DIRECTIONS ::
**A.** List every numbered section heading in the Python strings text.
**B.** Return, word for word, the part of the Python strings text between "11.4.3.3 Arithmetic Operators" and "print(concat_1_2)", inclusive.

READING TEXT ::
/---

Enumerate function is used to get pairs of index and elements of a sequence.

print([*enumerate(string_1)])

[(0, ‘a’), (1, ‘b’), (2, ‘c’), (3, ‘d’), (4, ‘e’), (5, ‘f’), (6, ‘g’), (7, ‘h’)]

  • select c to f
string_1[2:6]
>>>  'cdef'
  • select second last - g
string_1[-2]
>>>  'g'

[(0, ‘a’), (1, ‘b’), (2, ‘c’), (3, ‘d’), (4, ‘e’), (5, ‘f’), (6, ‘g’), (7, ‘h’)]

  • select last 3 elements
string_1[-3:]
>>>  'fgh'

[(0, ‘a’), (1, ‘b’), (2, ‘c’), (3, ‘d’), (4, ‘e’), (5, ‘f’), (6, ‘g’), (7, ‘h’)]

  • select d onwards
string_1[3:]
>>>  'defgh'
  • select up till d
string_1[:4]
>>>  'abcd'
string_1[:3] + string_1[3:]
>>>  'abcdefgh'

11.4.3.2 String specific

  • There are a lot of default operations (link)
    • case, find/replace, checks, strip, split, …
    • usually easy to use, look at reference as needed
  • regular expressions
    • searching and matching patterns in strings
    • depends on module re in standard library
    • advanced topic, avoid at this stage

11.4.3.3 Arithmetic Operators

The + and * operations can be used with strings, other operators will give error.

Note that operations work with compatible type of objects.

  • +: concatenate strings
    • works with str type objects, i.e. strings
  • *: repeat a string
    • works with a str and an int
11.4.3.3.1 Example 1
some_str_1 = "some string 1"; some_str_2 = "some string 2"
concat_1_2 = some_str_1 + " " + some_str_2
print(concat_1_2)
>>>  some string 1 some string 2
11.4.3.3.2 Example 2
some_str = "xyz"
print(some_str*5)
>>>  xyzxyzxyzxyzxyz
11.4.3.3.3 Example 3
some_str_1 = "some string 1"; some_str_2 = "some string 2"

\---

RECORDED DATA ::
/---

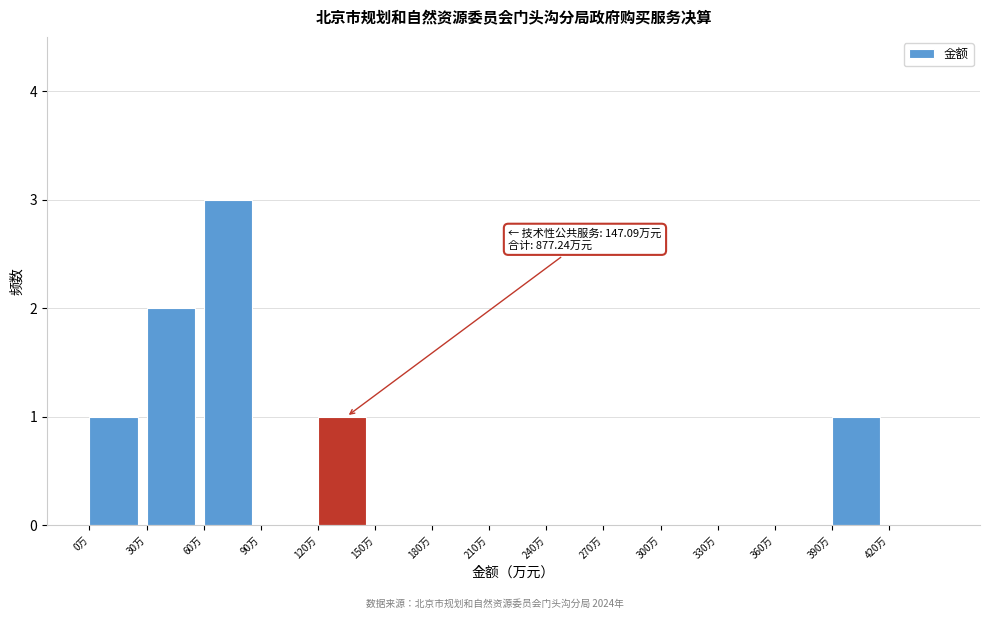

Over which range of the x-axis is the bar tallest?

60 to 90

\---

EXPECTED RESPONSES ::
**A.**
11.4.3.2 String specific
11.4.3.3 Arithmetic Operators
11.4.3.3.1 Example 1
11.4.3.3.2 Example 2
11.4.3.3.3 Example 3

**B.**
11.4.3.3 Arithmetic Operators

The + and * operations can be used with strings, other operators will give error.

Note that operations work with compatible type of objects.

  • +: concatenate strings
    • works with str type objects, i.e. strings
  • *: repeat a string
    • works with a str and an int
11.4.3.3.1 Example 1
some_str_1 = "some string 1"; some_str_2 = "some string 2"
concat_1_2 = some_str_1 + " " + some_str_2
print(concat_1_2)